(Your goal):
Write out exactly the lines below starting at the one containing "left shoulder: (443, 472)" and ending at the one containing "nose: (532, 747)". Omit every picture.
::: Entries provided
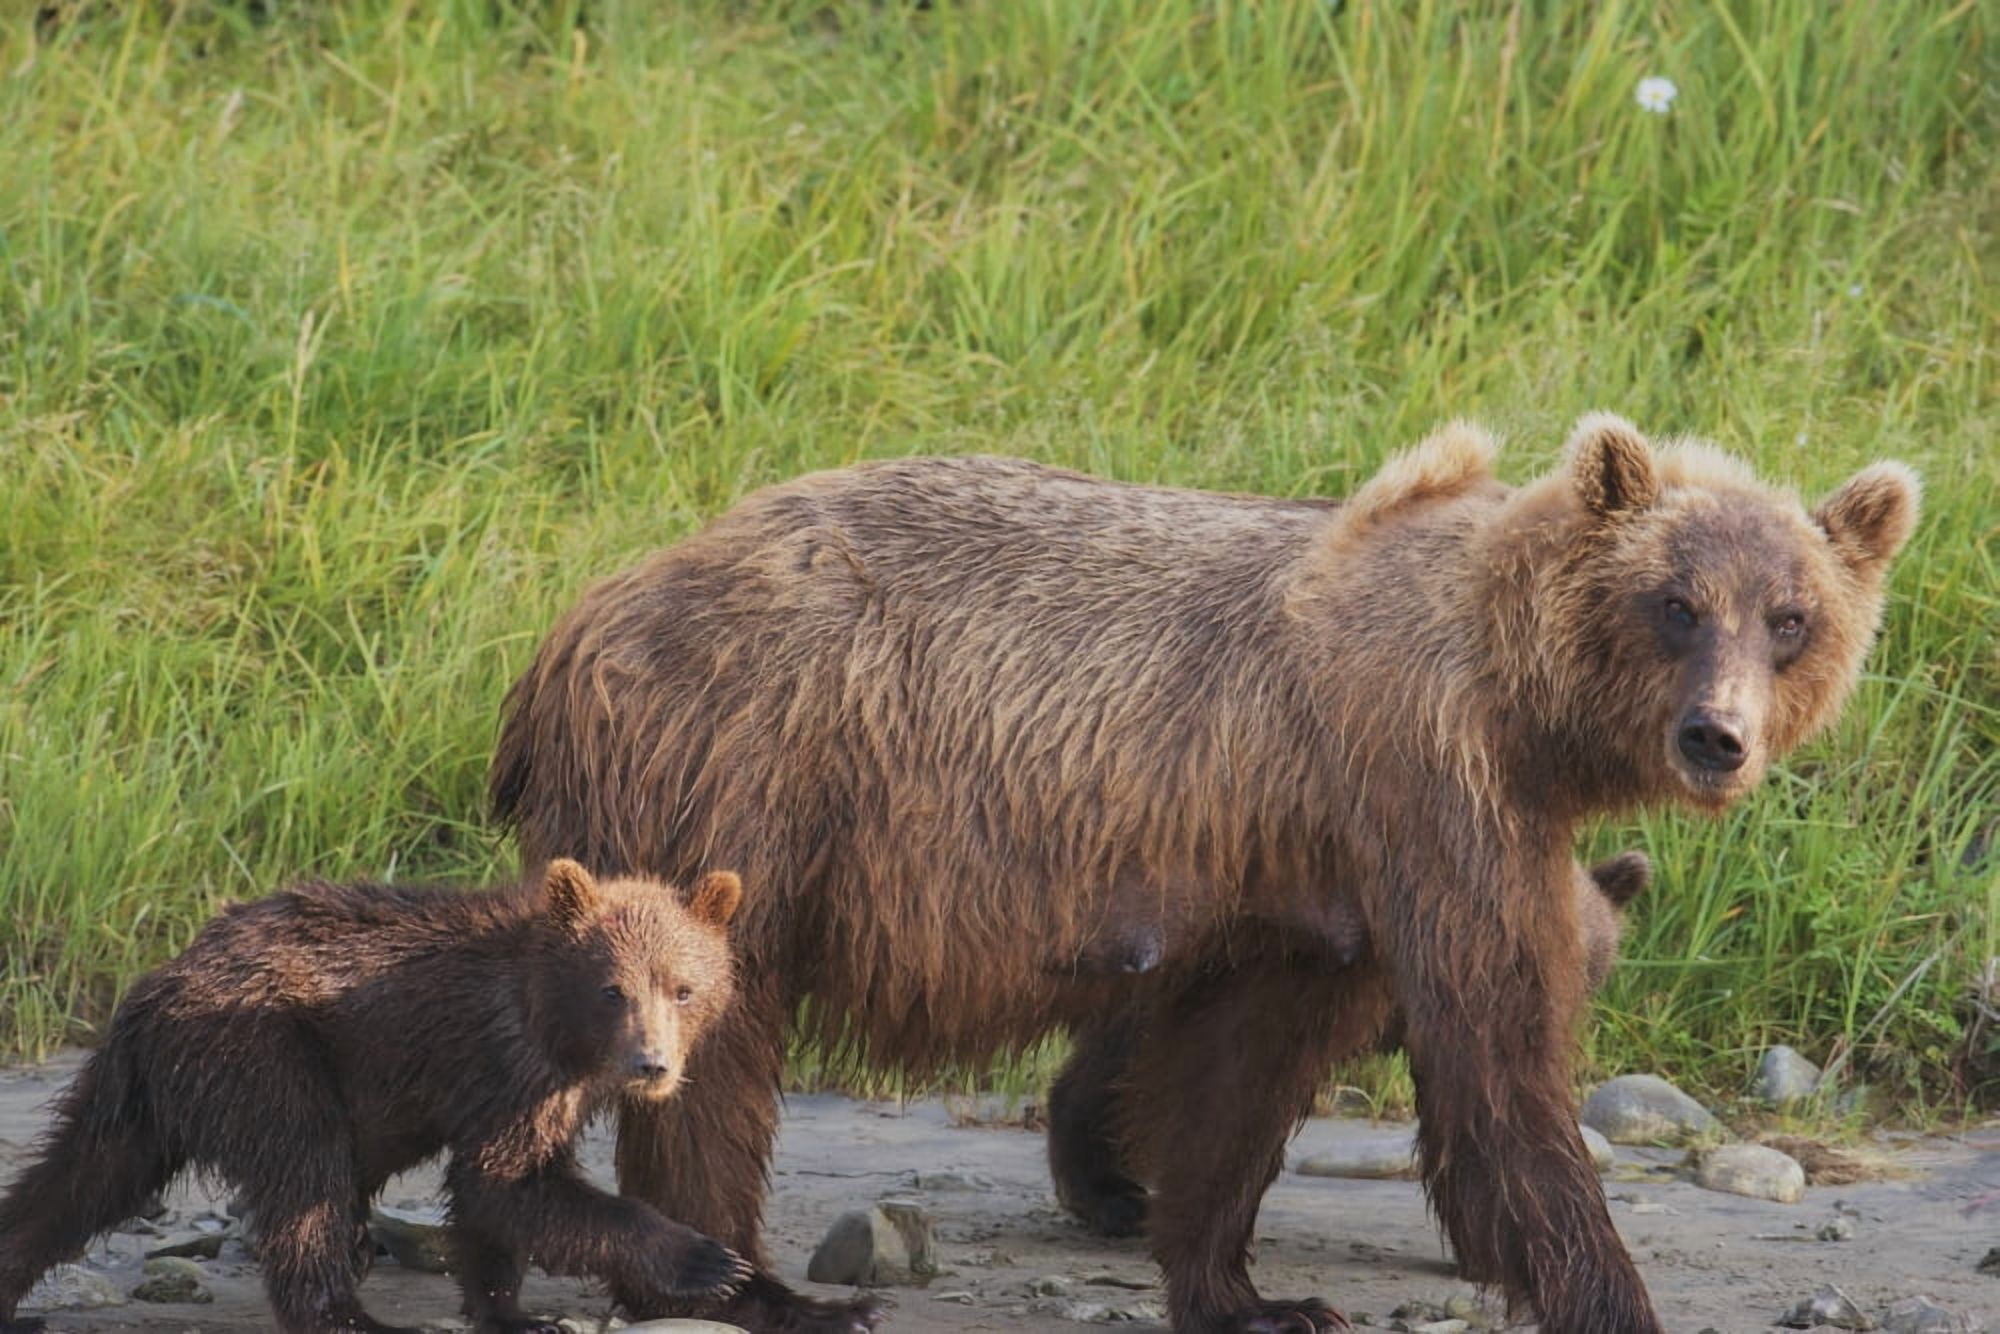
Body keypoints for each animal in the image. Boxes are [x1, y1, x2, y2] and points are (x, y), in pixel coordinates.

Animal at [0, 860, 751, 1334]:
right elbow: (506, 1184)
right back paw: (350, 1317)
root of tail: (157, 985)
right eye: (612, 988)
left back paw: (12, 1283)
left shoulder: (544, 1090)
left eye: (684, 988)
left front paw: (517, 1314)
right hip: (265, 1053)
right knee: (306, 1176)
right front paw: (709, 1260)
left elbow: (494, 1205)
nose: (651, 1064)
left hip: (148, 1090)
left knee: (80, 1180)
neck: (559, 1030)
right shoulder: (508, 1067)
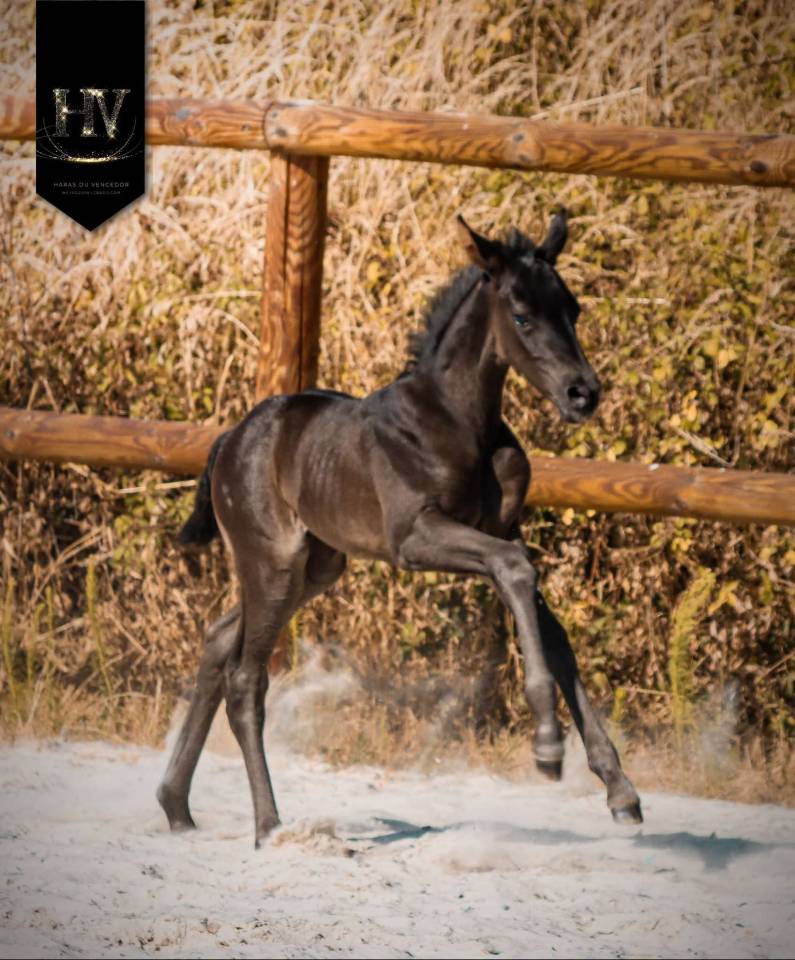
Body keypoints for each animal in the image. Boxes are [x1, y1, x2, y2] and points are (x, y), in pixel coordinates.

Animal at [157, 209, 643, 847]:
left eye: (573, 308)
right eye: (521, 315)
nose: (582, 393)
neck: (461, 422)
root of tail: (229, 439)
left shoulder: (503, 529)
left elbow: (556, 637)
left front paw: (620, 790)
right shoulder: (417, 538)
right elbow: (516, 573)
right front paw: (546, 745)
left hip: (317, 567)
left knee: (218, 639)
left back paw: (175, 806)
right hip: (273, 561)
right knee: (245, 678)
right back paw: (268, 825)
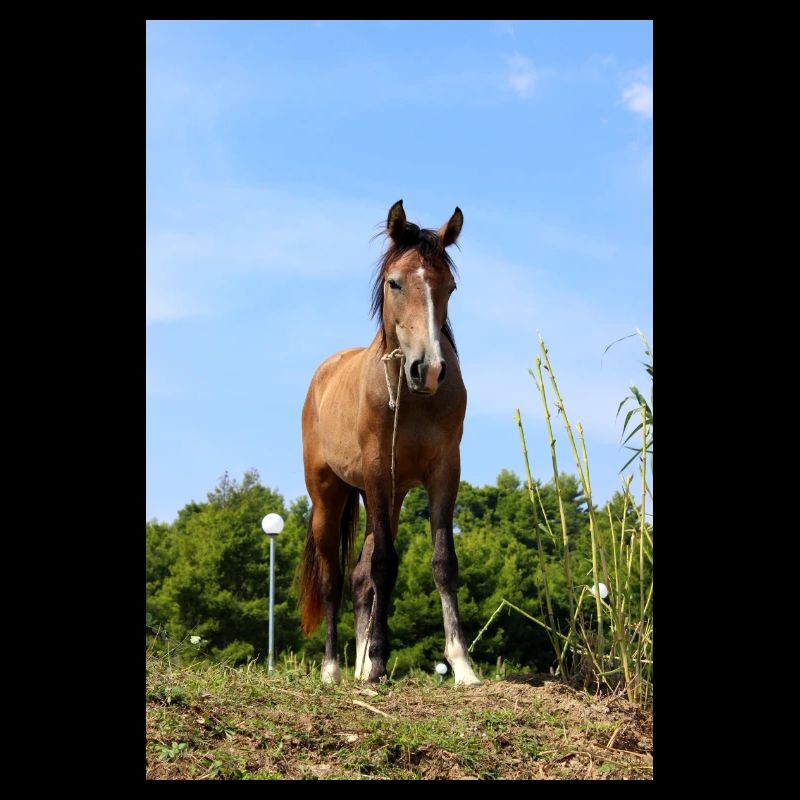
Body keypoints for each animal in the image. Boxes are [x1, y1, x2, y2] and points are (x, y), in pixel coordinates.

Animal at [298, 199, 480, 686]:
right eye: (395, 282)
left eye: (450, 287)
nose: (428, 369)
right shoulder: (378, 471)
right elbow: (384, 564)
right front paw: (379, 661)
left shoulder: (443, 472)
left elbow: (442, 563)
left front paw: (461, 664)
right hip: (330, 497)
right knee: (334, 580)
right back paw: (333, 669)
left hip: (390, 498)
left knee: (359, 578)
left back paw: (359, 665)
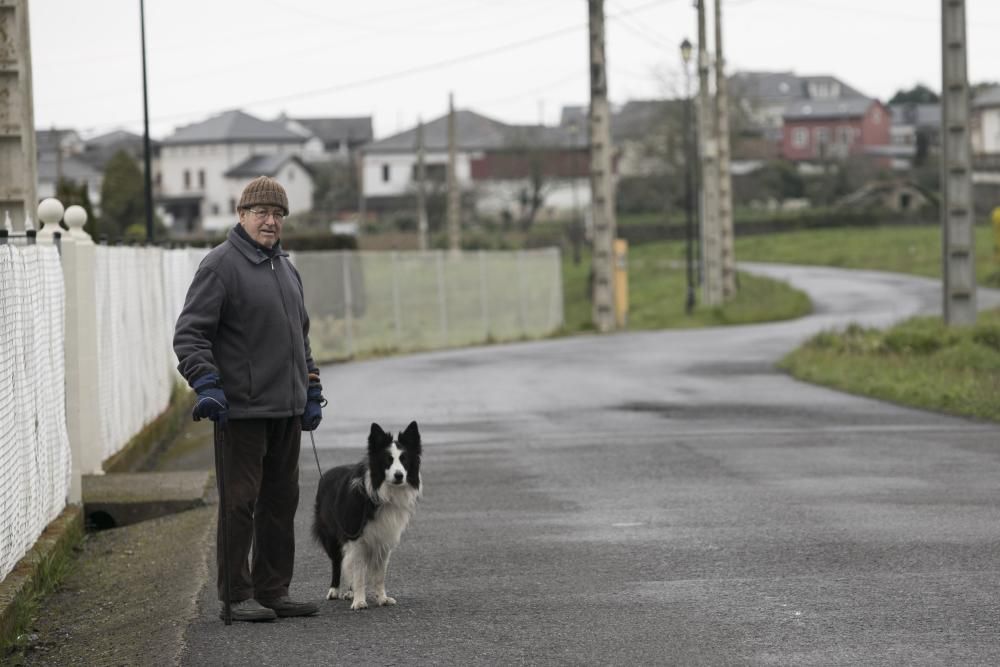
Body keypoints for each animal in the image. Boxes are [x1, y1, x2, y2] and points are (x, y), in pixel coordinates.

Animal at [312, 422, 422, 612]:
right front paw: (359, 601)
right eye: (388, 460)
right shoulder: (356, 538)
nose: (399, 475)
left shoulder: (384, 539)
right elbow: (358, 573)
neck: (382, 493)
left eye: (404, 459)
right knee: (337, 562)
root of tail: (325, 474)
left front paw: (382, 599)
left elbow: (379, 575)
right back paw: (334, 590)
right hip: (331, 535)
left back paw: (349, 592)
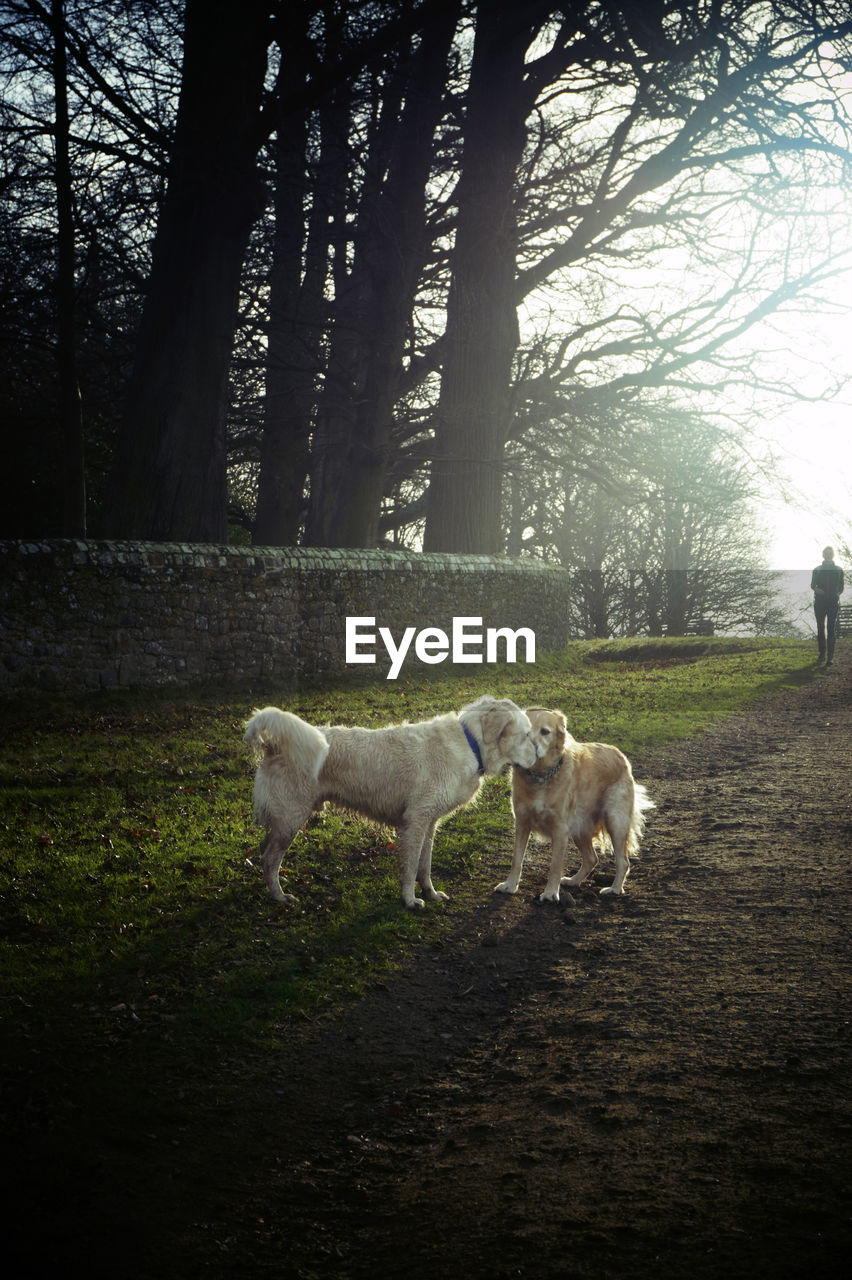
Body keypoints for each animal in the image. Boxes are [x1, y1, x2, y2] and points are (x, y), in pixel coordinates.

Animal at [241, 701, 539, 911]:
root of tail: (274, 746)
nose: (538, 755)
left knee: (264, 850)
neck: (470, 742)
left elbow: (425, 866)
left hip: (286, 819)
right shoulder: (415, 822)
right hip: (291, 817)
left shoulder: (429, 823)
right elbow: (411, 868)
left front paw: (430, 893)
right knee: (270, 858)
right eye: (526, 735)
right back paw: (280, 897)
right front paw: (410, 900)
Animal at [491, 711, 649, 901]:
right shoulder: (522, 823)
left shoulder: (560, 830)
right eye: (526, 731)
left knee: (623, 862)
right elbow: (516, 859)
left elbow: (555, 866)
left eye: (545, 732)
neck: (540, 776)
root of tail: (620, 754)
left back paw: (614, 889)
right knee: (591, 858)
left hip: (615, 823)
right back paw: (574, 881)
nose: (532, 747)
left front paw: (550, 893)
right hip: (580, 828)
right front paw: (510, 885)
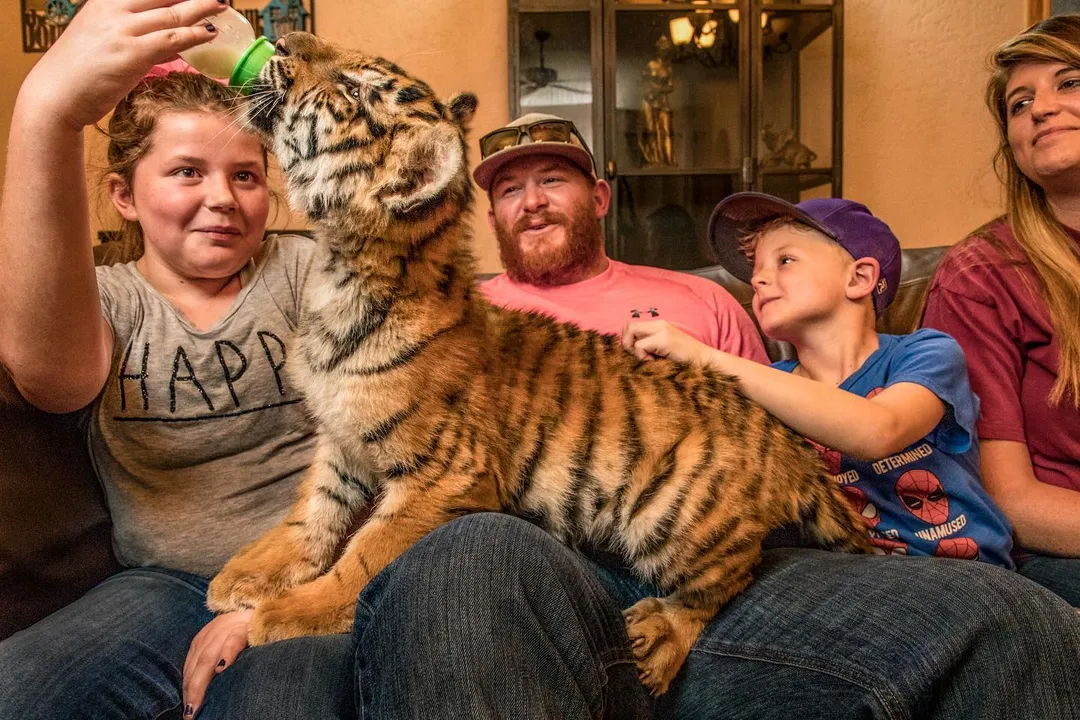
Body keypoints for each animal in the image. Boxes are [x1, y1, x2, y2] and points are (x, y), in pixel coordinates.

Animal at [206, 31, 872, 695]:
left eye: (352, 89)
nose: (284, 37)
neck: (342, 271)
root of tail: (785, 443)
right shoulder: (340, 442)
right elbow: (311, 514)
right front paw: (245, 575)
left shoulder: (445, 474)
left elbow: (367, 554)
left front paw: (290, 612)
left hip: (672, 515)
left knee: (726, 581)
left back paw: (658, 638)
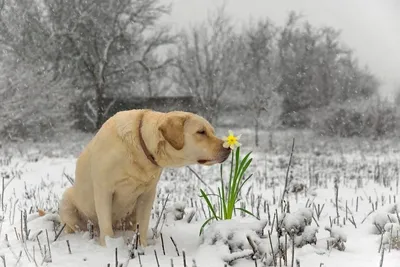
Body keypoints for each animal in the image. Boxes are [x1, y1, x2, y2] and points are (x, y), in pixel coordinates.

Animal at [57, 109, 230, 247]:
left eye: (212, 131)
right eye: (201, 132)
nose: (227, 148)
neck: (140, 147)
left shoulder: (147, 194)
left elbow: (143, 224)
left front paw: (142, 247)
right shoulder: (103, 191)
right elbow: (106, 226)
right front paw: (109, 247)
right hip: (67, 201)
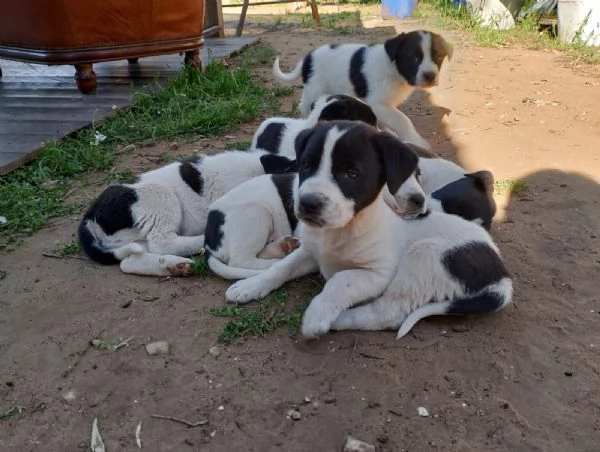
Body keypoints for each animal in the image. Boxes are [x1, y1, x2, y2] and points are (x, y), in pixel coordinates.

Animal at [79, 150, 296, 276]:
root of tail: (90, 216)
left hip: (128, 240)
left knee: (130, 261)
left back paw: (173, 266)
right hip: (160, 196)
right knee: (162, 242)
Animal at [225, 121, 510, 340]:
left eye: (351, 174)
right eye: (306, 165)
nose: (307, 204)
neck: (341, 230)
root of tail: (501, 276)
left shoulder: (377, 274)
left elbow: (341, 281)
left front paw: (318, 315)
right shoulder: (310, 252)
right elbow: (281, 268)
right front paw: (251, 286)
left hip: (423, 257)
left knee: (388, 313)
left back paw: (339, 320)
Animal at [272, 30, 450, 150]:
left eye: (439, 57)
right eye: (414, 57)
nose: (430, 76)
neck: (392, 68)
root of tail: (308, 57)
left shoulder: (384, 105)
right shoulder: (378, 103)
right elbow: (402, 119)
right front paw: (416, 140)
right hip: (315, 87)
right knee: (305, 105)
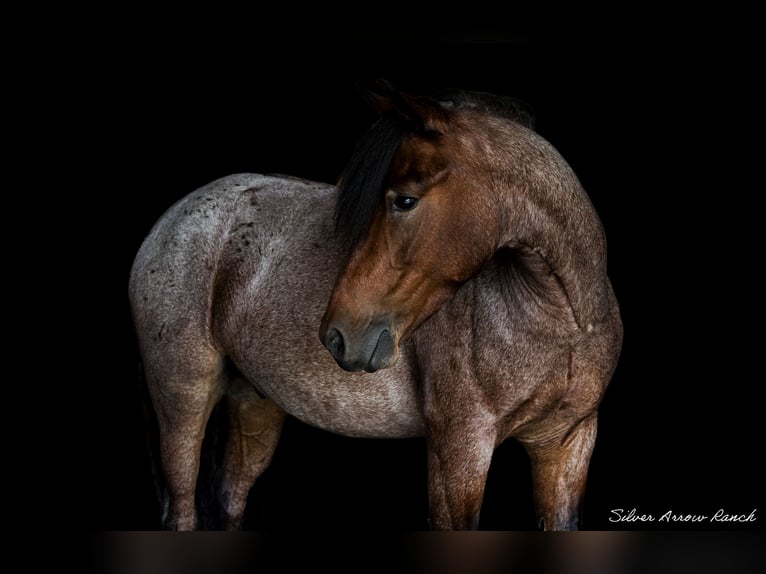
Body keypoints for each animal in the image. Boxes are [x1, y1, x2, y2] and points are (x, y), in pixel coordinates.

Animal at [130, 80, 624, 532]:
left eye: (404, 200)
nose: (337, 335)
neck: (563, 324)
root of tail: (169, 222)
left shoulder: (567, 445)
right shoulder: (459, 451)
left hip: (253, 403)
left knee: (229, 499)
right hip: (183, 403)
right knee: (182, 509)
::::::
(Response to this exercise):
left shoulder: (443, 472)
left elbow: (442, 563)
left front paw: (461, 664)
right hip: (330, 497)
right knee: (334, 580)
right back paw: (333, 669)
left hip: (390, 498)
left knee: (359, 578)
left back paw: (359, 665)
Body keypoints for each animal in the image. Boxes are [x1, y1, x2, y2] and points are (x, y), in pixel coordinates.

Animal at [312, 422, 422, 612]:
right front paw: (359, 601)
right eye: (388, 460)
right shoulder: (356, 538)
nose: (399, 475)
left shoulder: (384, 539)
right elbow: (358, 573)
neck: (382, 493)
left eye: (404, 459)
right knee: (337, 562)
root of tail: (325, 474)
left front paw: (382, 599)
left elbow: (379, 575)
right back paw: (334, 590)
right hip: (331, 535)
left back paw: (349, 592)
Body keypoints for each animal in the image. Boxes are [x1, y1, x2, y2] and points are (x, y), in pixel coordinates.

Animal at [241, 701, 539, 911]:
root of tail: (274, 746)
nose: (538, 755)
left knee: (264, 850)
neck: (470, 742)
left elbow: (425, 866)
left hip: (286, 819)
right shoulder: (415, 822)
right hip: (291, 817)
left shoulder: (429, 823)
right elbow: (411, 868)
left front paw: (430, 893)
right knee: (270, 858)
right eye: (526, 735)
right back paw: (280, 897)
right front paw: (410, 900)
Animal at [491, 711, 649, 901]:
right shoulder: (522, 823)
left shoulder: (560, 830)
right eye: (526, 731)
left knee: (623, 862)
right elbow: (516, 859)
left elbow: (555, 866)
left eye: (545, 732)
neck: (540, 776)
root of tail: (620, 754)
left back paw: (614, 889)
right knee: (591, 858)
left hip: (615, 823)
right back paw: (574, 881)
nose: (532, 747)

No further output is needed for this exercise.